- **Work order**
Every line of the records below from the line with "left shoulder: (64, 204)" up to and including the line with "left front paw: (250, 286)" must be reproduced exactly, and no line outside that range.

╭─ Extracted information

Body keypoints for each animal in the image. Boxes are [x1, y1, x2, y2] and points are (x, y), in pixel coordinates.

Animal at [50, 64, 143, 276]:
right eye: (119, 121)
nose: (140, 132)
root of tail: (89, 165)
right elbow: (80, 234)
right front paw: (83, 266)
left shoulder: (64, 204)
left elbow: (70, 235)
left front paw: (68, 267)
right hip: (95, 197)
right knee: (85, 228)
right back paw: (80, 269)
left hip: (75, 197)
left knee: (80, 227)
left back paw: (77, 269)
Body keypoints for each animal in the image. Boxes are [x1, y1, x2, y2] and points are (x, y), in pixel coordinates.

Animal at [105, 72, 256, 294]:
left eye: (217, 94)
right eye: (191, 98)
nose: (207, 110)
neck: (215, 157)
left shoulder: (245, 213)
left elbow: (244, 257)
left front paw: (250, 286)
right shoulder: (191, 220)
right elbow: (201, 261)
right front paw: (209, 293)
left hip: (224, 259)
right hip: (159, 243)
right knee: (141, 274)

╰─
╭─ Extracted information

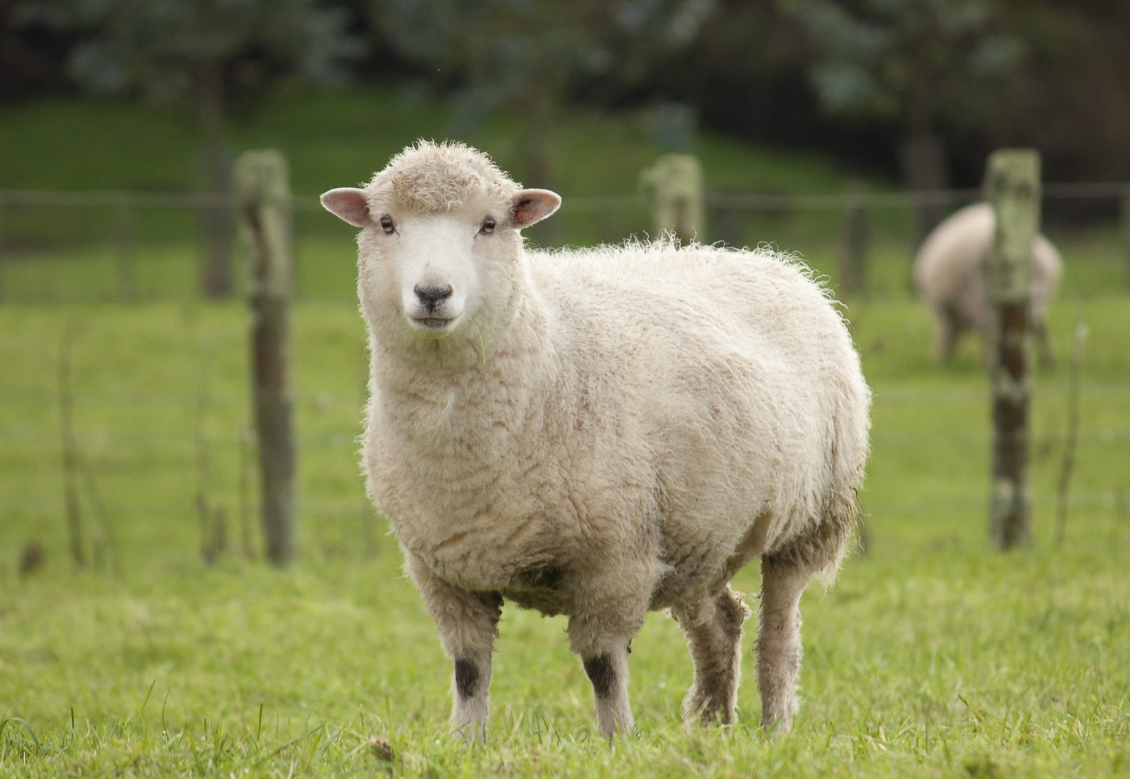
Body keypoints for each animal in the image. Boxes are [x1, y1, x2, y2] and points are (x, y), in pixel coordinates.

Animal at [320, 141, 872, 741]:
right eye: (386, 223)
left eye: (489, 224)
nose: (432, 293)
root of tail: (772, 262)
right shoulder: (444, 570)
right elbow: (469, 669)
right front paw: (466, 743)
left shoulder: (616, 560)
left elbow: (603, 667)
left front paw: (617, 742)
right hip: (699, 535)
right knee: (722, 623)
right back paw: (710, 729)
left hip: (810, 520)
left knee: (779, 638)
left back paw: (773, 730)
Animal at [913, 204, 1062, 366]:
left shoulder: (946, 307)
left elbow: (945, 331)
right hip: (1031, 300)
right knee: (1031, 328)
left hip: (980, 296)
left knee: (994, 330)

╰─

- **Task answer**
left shoulder: (64, 204)
left elbow: (70, 235)
left front paw: (68, 267)
right hip: (95, 197)
right knee: (85, 228)
right back paw: (80, 269)
left hip: (75, 197)
left knee: (80, 227)
left back paw: (77, 269)
Body keypoints for each animal in the image. Boxes are [x1, y1, x2, y2] and points are (x, y), in pixel coordinates.

Animal at [105, 72, 256, 294]:
left eye: (217, 94)
right eye: (191, 98)
nose: (207, 110)
neck: (215, 157)
left shoulder: (245, 213)
left elbow: (244, 257)
left front paw: (250, 286)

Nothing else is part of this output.